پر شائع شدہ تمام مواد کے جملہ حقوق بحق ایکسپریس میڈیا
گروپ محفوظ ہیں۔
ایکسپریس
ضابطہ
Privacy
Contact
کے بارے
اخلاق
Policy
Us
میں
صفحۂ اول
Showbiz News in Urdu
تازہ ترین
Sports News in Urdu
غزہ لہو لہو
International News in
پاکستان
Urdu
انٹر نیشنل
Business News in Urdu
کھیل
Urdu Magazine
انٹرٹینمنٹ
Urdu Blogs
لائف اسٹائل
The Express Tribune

....................

Apply a filter for "News" to the entries and show each line that passes.

Completed task –
Showbiz News in Urdu
Sports News in Urdu
International News in
Business News in Urdu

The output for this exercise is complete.